Developing your relationship with your place of belonging

Developing your relationship to your place of belonging.

Often, even in the most “picture perfect” environments people can feel alienated or disconnected in some way from the places where they live. Regularly, my clients will comment that “even though I have lived here for some time and have done lots of work to the building, I don’t feel like the house is mine” or “ I cant put my finger on it, but something just doesn’t work here” 

Feng shui is a very popular method of exploring this connection, but often the language can be somewhat alien or sound a little too “out there” for many people. Even the words yin and yang can seem somewhat unrelate-able. We talk about colours being yin (calming) Vs yang (activating) etc

At its core really,  Yin is receptive/allowing VS  Yang is assertive/resisting, instinct (yin) Vs mental acuity (yang)                                                

This needing to belong is instinctual and needs to be informed by allowing and being receptive to our own individual needs and sense of self; our connection to our feeling of what home is for us. It follows therefore, that becoming “a dedicated follower of fashion” in creating a home is always going to feel lacking in some way. 

In her book “Belonging” Toko-pa Turner discusses Globalisation as a homogenising force; its ideas putting us under pressure to express and appear the same way to “fit in”. This, she says, leaves us feeling hollow and disconnected because it doesn’t ring true to our inner self. 

This needing to “fit in” presents us with a problem. In her book, Rising Strong, Brene Brown, puts it very succinctly: “the number 1 barrier to belonging is fitting in… the absence of love and belonging there is always  suffering” 

Which is why, I would suggest, that people who have become disconnected emotionally from the place where they live, “suffer” this sense of loss, or loneliness, even when they are physically in their own living space. In my experience, this is at the heart of a lot of the suffering experienced in the case of dementia patients; the loss of connection they feel to their surroundings, and even to their own loved ones. In experiencing this, they have forever lost their sense of belonging. 

When you scratch the surface we all have our own unique story and lineage our own unique expression waiting to be seen and heard.
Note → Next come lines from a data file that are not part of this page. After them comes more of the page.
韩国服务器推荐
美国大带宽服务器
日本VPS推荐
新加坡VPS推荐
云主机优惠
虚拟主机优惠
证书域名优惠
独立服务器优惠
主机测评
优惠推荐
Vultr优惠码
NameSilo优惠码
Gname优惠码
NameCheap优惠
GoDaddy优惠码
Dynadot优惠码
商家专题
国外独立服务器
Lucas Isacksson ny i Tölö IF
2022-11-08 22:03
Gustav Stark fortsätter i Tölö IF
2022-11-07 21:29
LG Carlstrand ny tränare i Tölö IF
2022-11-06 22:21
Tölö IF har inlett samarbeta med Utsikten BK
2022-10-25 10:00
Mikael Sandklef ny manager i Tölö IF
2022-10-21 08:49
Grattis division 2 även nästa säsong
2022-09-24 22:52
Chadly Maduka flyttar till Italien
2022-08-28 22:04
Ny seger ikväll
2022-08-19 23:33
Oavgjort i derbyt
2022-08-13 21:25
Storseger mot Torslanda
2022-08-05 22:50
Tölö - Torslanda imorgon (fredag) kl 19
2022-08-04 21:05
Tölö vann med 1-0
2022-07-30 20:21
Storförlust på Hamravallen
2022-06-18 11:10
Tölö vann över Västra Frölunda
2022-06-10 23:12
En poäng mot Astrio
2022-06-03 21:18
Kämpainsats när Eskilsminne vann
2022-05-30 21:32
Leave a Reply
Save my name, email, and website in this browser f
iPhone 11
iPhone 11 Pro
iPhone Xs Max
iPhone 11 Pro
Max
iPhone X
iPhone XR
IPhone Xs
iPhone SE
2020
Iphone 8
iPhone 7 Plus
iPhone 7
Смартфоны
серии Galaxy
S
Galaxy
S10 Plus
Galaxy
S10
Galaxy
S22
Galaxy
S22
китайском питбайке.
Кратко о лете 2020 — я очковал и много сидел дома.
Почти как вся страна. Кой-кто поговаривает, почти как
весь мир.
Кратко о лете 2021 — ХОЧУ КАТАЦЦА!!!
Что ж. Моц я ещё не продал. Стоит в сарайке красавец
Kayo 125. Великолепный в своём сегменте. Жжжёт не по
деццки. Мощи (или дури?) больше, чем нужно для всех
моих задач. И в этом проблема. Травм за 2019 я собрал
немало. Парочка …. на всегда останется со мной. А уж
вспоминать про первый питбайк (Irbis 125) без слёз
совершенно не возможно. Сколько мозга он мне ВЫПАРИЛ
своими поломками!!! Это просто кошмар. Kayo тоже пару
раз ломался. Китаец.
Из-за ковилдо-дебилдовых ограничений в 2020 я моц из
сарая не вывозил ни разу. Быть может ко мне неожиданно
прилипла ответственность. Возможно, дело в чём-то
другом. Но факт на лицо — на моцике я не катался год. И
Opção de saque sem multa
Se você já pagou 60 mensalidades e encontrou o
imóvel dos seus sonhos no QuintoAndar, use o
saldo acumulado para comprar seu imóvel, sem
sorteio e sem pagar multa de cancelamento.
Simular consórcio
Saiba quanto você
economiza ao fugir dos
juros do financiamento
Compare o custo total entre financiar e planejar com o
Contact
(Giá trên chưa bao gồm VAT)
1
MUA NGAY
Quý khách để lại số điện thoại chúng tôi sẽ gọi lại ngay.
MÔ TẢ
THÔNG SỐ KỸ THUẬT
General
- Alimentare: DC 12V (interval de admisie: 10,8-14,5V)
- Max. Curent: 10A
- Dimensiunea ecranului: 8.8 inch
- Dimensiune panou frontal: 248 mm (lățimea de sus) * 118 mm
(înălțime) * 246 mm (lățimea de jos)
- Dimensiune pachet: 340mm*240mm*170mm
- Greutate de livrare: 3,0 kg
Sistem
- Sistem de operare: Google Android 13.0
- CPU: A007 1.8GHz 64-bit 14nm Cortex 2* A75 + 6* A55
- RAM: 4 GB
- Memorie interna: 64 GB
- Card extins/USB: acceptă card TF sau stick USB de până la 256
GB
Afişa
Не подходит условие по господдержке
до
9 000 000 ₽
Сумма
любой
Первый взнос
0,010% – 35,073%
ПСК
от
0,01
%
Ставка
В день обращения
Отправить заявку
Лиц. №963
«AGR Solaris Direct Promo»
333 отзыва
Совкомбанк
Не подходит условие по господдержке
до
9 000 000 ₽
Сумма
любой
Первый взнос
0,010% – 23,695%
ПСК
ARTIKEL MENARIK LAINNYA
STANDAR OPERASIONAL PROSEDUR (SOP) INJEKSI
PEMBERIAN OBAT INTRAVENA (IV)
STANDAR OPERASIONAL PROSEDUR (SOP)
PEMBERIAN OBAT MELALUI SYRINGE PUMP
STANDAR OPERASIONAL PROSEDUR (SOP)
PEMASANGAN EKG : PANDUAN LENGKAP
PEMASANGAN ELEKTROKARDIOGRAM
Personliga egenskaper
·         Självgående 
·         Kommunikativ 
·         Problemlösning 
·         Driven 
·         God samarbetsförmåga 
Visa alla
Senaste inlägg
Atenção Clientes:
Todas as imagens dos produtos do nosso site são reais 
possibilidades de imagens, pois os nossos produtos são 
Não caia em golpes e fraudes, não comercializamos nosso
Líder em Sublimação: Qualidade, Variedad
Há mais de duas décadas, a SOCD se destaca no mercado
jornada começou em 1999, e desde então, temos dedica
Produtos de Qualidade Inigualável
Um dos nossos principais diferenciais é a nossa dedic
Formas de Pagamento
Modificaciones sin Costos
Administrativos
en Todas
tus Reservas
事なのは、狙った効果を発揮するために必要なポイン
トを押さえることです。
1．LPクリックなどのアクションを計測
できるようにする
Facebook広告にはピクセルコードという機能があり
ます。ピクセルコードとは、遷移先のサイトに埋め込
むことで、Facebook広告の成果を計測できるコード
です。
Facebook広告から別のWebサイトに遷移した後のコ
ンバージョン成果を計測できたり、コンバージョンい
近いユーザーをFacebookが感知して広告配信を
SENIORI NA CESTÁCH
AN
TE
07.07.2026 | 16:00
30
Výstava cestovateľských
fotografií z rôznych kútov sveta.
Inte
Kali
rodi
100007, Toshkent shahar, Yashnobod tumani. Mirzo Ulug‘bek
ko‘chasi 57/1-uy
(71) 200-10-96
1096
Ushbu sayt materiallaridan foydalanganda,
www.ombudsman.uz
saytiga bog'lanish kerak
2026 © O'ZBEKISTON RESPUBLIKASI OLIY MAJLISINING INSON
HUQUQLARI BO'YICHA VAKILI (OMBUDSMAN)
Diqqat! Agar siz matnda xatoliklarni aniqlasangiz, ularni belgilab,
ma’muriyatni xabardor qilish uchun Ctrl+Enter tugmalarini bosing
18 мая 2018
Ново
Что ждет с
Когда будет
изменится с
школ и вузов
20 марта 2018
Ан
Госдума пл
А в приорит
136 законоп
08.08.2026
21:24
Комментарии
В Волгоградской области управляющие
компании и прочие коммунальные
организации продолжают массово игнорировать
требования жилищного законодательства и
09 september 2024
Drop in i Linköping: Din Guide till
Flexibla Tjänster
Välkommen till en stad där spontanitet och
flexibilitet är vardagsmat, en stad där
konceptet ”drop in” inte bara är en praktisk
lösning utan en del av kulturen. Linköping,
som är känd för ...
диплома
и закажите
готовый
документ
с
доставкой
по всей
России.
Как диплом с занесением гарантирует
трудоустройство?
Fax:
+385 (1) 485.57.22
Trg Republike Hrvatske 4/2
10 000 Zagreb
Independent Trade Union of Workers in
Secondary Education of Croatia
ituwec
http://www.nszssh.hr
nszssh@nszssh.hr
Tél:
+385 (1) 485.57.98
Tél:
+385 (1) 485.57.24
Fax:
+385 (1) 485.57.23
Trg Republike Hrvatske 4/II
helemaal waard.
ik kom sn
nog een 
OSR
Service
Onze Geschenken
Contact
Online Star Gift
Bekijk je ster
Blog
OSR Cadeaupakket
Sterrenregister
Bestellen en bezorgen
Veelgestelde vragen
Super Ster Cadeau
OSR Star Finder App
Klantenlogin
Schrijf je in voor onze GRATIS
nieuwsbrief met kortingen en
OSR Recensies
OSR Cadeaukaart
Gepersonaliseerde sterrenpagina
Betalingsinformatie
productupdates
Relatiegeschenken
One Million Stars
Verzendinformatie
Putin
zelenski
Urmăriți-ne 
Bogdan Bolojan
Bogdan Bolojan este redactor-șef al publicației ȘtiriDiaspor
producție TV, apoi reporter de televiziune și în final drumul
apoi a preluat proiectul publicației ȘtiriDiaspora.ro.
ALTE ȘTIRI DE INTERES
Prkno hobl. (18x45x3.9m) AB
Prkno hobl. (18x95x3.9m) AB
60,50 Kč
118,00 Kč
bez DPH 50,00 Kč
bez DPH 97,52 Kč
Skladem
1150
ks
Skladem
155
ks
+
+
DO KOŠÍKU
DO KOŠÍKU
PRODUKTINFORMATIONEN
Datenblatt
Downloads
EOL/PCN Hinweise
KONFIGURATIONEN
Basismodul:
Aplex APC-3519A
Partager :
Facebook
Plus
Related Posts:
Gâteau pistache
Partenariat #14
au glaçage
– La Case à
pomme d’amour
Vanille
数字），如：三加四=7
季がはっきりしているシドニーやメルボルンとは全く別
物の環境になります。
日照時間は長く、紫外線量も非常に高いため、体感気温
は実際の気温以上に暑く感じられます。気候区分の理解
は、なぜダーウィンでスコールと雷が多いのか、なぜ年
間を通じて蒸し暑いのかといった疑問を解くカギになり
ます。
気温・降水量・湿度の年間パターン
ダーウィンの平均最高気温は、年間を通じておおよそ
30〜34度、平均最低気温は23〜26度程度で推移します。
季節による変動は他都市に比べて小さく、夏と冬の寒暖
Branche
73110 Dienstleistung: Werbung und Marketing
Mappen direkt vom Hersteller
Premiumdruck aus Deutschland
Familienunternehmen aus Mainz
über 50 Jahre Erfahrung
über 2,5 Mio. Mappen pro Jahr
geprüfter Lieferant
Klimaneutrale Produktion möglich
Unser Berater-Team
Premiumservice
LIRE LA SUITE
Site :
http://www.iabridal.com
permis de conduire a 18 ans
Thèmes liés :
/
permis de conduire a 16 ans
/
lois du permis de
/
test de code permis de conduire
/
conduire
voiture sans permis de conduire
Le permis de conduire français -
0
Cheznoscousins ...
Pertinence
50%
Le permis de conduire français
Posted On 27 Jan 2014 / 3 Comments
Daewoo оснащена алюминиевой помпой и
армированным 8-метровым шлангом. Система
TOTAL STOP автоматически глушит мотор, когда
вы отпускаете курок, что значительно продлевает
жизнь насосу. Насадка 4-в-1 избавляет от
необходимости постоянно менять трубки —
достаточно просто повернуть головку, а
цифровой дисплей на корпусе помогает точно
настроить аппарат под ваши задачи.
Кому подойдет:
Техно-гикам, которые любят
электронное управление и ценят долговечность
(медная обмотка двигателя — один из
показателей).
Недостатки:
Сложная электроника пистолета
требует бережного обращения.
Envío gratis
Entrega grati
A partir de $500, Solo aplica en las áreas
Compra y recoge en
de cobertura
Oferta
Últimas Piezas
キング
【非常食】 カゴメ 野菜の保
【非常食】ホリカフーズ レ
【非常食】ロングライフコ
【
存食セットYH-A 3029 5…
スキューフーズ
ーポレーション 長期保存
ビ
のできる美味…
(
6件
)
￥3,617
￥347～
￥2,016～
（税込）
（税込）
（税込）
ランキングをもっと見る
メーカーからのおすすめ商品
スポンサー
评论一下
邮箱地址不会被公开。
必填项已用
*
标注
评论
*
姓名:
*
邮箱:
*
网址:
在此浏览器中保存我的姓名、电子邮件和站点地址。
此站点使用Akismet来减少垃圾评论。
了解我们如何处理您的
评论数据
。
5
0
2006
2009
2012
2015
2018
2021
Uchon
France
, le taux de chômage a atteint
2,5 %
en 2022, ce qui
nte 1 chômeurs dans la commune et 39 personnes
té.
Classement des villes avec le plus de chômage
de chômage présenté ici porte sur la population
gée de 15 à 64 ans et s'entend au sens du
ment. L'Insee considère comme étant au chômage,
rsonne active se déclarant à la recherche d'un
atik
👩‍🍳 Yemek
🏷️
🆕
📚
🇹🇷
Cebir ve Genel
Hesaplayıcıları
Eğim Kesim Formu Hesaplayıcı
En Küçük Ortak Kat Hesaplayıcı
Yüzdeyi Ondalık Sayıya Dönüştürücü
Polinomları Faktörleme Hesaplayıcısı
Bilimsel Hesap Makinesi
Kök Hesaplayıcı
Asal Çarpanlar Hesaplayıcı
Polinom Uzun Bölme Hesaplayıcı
Where better than our own homes, provides such a safe space for this expression?

In the creation of a true home for ourselves to “belong” in, we need to explore how colour, shape, scent, material finishes and the “atmosphere” of a space all come together to provide a “personality” or outer skin with which we are in relationship. The goal is to connect deeply to that relationship and work with it to create a sense of finally “being at home”. Loving that space as a living, breathing being, and feeling it “love you back”.

Close your eyes and imagine what your ideal, “perfect home” would feel like, connect to the feeling first, before you imagine anything physical. Then ask yourself, how can I introduce more of this “feeling” into my current living space. What do I need to have less of? Clearing out is often the place to begin. Then ask yourself, what would I need to introduce? Is it a colour, a scent, a particular tactile  finish or fabric? some artwork? You may surprise yourself with this exercise. Often the obvious material things are not the things which give us this “feeling-at-home-ness” Make a note of what comes to mind and work on having more of that.


Very often subtle changes can have a big impact.